Direksiyon üzerine yerleştirilen butonlar sayesinde müzik sistemi, yol bilgisayarı ve bluetooth özelliği kolayca kontrol ediliyor. Ama altılı CD değiştiriciye sahip olmasına karşın müzik sisteminin otomobilin hissettirdiği genel kalite düzeyine yakışmadığını düşünüyoruz. 1.6 litre motora sahip ağır kanlı versiyona göre hayli agresif olan Qashqai, özellikle ikinci ve üçüncü viteslerde gaz emirlerine çok çabuk, etkileyici cevaplar veriyor. Tam gaz direktiflerinde depara kalktığını hissettiren Qashqai’ın hızlanma isteği 160 km/s’den itibaren belirgin olarak azalıyor ki, aslında bu hız bile yerden yüksekliği bu kadar fazla olan otomobiller için hayli riskli.
Qashqai’ın, Hypertronic adlı CVT otomatik şanzımanı, (kökeni Primera’ya kadar uzanan sürekli değişken oranlı vites kutusu) istenildiğinde manuel olarak da kullanılabiliyor. Otomobili daha diri ve akıcı kullanmak için CVT şanzımanın tepkilerine alışmak ve doğru hızlarda doğru vitesleri seçmek gerekiyor. Verdiğimiz emirlere tepkileri hızlı ve doğru olan şanzıman, CVT vites kutularının çoğunun ortak problemi olan gecikmeli ve kısa tepkisizlikten sonra adeta patlayarak güç aktarımı sorununu yaşatmıyor.
“Yüksek station wagon”umuzu (!) -literatürde ‘crossover’ olarak geçiyor!- SUV’lara hesaplı alternatif haline getiren kontrol ünitesi All Mode 4x4, vites konsoluna yerleştirilmiş; yani her an el altında. Değişen yol ve sürüş koşullarına göre Qashqai’yı hem önden çekişli, hem de dört tekerlekten çekişli olarak kullanmak mümkün. Konsoldaki dairesel kumandayla sürüş modları seçilebiliyor. 2WD modunda önden çekişli olarak yakıt ekonomisine hizmet edecek şekilde kullanabildiğimiz otomobil, Auto modu seçildiğinde tekerleklerden birinde patinaj ya da kayma olduğunda gücü arka akslara da aktarıp “gerektiğinde 4x4” özelliği kazanıyor. Lock ise sürekli dört tekerlekten çekişe kilitliyor.

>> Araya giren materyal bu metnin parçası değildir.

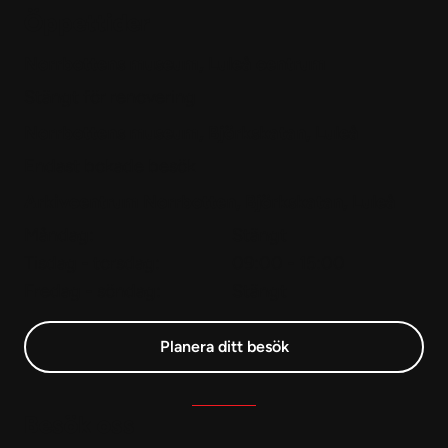
Öppettider
Norrbottens museum, Luleå centrum
Stängt för renovering
Norrbottens museum, Björkskatan, Luleå
Endast bokade besök
Arkivcentrum Norrbotten, Björkskatan, Luleå
Måndag:
Stängt
Tisdag - torsdag:
09:00 - 15:00
Fredag - söndag:
Stängt
Planera ditt besök
Besök oss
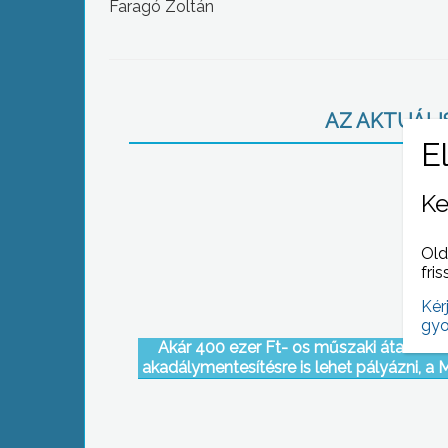
Faragó Zoltán
AZ AKTUÁLIS
Ke
Old
fris
Kér
gyo
Akár 400 ezer Ft- os műszaki átalakítás
akadálymentesítésre is lehet pályázni, a M
Szeretetszolgálat által meghirdetett Idős
lakásprogram keretében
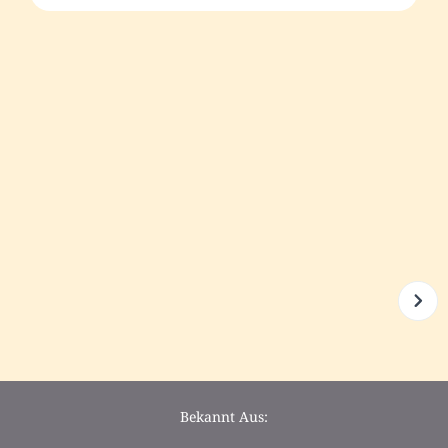
Bekannt Aus:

Şüphesiz bu otomobille patika yolculukları dışında iddialı arazi sürüşleri yapmak mümkün değil ama kar olsun yağmur olsun kaygan yüzeylerde sorunsuz ilerlemek mümkün olabiliyor. Zaten cüsseli SUV’lerin de çoğunda bundan fazlası hayal. Önde McPherson, arkada bağımsız çok kollu süspansiyon sistemine sahip olan Qashqai, düzgün asfaltta ‘düzgün kullanıldığında’ sürüş konforunu üst düzeyde tutabiliyor. Şehirde de dört tekerlekten çekiş sistemine güvenip riskli kullanımlara kalkışmak tutunma kayıplarıyla sonlanıyor; sonuçta bu otomobil yüksek! Yoldan çıkıp patika yolculuğuna başladığımızdaysa mekanik aksamlardan gelen gürültü ve dolayısıyla biraz sarsıntı da bize eşlik ediyor.
Qashqai’ın süspansiyonu tatlı sert koşulları bile pek sevmiyor. Bu denemeden otomobilin sadece şehir bulvarlarında dolaşmayı sevdiğini notlarımıza ekliyoruz. Zaten iddiası da SUV’ların yaptığını daha hesaplı fiyata, üzerinde şehir trafiğinde gerekmeyecek yükler taşımadan yapmak değil miydi?